* [DIRECTIONS] Report all lines of the data below that hold the word "shoulder".

(Pose estimation data)
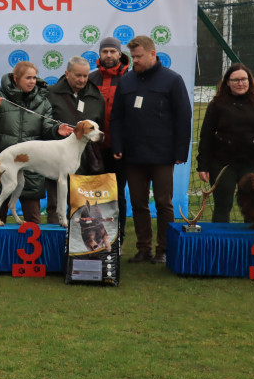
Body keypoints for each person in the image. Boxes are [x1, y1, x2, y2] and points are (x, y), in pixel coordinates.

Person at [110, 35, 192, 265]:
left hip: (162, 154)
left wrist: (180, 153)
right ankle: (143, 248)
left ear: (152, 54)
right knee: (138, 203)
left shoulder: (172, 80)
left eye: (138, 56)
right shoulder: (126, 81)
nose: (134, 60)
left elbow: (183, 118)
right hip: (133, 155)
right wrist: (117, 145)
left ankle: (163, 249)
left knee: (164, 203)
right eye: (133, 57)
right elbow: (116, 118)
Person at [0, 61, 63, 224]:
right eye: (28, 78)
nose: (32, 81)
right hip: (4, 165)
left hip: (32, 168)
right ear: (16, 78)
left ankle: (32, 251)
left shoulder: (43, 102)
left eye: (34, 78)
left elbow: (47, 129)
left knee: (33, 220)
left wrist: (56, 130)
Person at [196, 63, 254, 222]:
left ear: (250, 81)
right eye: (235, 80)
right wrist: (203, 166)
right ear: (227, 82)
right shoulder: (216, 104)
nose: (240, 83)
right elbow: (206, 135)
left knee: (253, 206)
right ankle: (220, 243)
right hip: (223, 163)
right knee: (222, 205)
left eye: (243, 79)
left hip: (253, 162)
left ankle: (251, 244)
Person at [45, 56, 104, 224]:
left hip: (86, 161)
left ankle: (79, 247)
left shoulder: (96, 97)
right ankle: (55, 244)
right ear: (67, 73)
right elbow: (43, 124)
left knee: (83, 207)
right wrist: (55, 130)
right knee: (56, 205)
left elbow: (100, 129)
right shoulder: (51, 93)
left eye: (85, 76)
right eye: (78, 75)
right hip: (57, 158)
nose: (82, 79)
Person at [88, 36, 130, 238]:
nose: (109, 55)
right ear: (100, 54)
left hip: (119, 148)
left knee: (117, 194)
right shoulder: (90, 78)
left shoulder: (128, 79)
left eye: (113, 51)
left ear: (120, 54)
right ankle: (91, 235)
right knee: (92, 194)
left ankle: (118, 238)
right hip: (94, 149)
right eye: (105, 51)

* [OUTPUT]
left shoulder: (172, 80)
right shoulder: (126, 81)
left shoulder: (43, 102)
right shoulder: (216, 104)
left shoulder: (96, 97)
right shoulder: (51, 93)
right shoulder: (90, 78)
left shoulder: (128, 79)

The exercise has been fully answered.